International collaboration in science, technology and innovation are pegged to drive sustainable development, but policy needs to ensure this is so.
Science, technology and innovation (STI) policies will play a key role not only in post-COVID-19 recovery plans, but also in the decade of action to deliver on the 2030 Agenda for Sustainable Development.
Shaping these future policies is a key focus of the UN’s Commission on Science and Technology for Development (CSTD) virtual meeting from 10 to 12 June.
The online meeting is a condensed edition of the annual session of the CSTD, which acts as the UN’s focal point for the analysis of science, technology and innovation for sustainable development.
Ministerial and high-level discussions will take place during the three days, from 2 p.m. to 3:30 p.m.
“Science, technology and innovation provide a shining light to help us navigate and recover from the COVID-19 pandemic,” said Shamika N. Sirimanne, head of the CSTD Secretariat.
“We’ll use this meeting to discuss how we can foster international collaboration in science and technology, not only to tackle and recover from the virus, but also to address other pressing sustainable development concerns, which range from climate change to inequality,” she added.
Ms. Sirimanne said STI-related activities should be incorporated in recovery packages. Not only can this spur economic activity, but it can also enhance the resilience of countries to cope with future crises.
Technological change for sustainable development
The CSTD has consistently emphasized that technological change is essential to achieving all the Sustainable Development Goals (SDGs).
The ongoing response to the COVID-19 pandemic provides daily examples of how harnessing frontier technologies can make the difference between life and death.
However, despite the well-documented advantages that frontier technologies offer in solving a vast range of problems, for many people around the world, their benefits remain a distant prospect.
Scaling technologies so that everyone, including the most vulnerable in our global community, can benefit from affordable and unrestricted access, requires a coordinated approach to initiating global cooperation for scientific advancement and resource mobilization.
International collaboration in STI is urgently needed in three areas: research cooperation, capacity building and official development assistance (ODA), to ensure that emerging technologies are developed with inclusiveness and sustainability in mind.
STI-related ODA to developing countries has stagnated over the last decade. In 2010, it was $4.7 billion, compared with $4.8 billion in 2017. Less than 4% of the ODA commitments to developing countries were reported under sectors associated with STI in 2017.
The levels of ODA dedicated to these sectors must increase for developing countries and particularly least developed countries to build the STI capacities for achieving the SDGs.
Space technologies: Long-range policies needed
The meeting will also tackle the topical issue of space technologies and the question of international collaboration to address STI capacity constraints.

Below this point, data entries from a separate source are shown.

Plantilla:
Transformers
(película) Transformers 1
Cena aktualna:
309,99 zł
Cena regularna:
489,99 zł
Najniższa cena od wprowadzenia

Emerging space programmes in many developing countries require long-term policy thinking to deliver their full potential development impact.
For example, the tide of raw data that flows from satellites requires filtration, refinement and modelling to translate it into usable information.

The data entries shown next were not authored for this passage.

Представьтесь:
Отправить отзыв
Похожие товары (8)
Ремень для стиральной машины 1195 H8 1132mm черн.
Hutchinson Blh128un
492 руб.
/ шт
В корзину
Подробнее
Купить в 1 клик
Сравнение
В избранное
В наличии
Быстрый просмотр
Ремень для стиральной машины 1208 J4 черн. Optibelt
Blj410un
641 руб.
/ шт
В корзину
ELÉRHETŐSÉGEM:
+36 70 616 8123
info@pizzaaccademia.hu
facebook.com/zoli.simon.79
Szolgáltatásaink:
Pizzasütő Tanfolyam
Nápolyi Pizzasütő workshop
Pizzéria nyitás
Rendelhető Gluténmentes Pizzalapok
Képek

Forecasting models require huge computing capacities and appropriate skills in machine learning and artificial intelligence.
Highlights of the virtual CSTD
The CSTD opens with a high-level session discussing the importance of harnessing science, technology, and innovation to accelerate progress on the SDGs and address COVID-19.

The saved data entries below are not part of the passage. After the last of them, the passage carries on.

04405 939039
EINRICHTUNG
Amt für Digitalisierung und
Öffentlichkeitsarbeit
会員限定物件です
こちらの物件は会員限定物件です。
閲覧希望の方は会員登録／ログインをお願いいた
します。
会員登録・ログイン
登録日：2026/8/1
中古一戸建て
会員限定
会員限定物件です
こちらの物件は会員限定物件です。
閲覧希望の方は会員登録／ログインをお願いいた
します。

The session will examine, international collaboration to use STI to tackle the pandemic and address its impact on global efforts towards the achievement of the SDGs.
On the second day, the Commission will address its two priority themes:
Harnessing rapid technological change for inclusive and sustainable development.
Exploring space technologies for sustainable development and the benefits of international research collaboration in this context.
On the third day, participants will review the progress made in the implementation of the outcomes of the World Summit on the Information Society (WSIS).
Discussants on the priority themes of the Commission will include Feng Zhang, a co-pioneer of the revolutionary CRISPR-Cas9 gene editing tool; Bai Chunli, president of the Chinese Academy of Sciences; Simonetta Di Pippo, head of the UN Office for Outer Space Affairs (UNOOSA); and Nicolas Peter, head of international cooperation at the German Aerospace Center.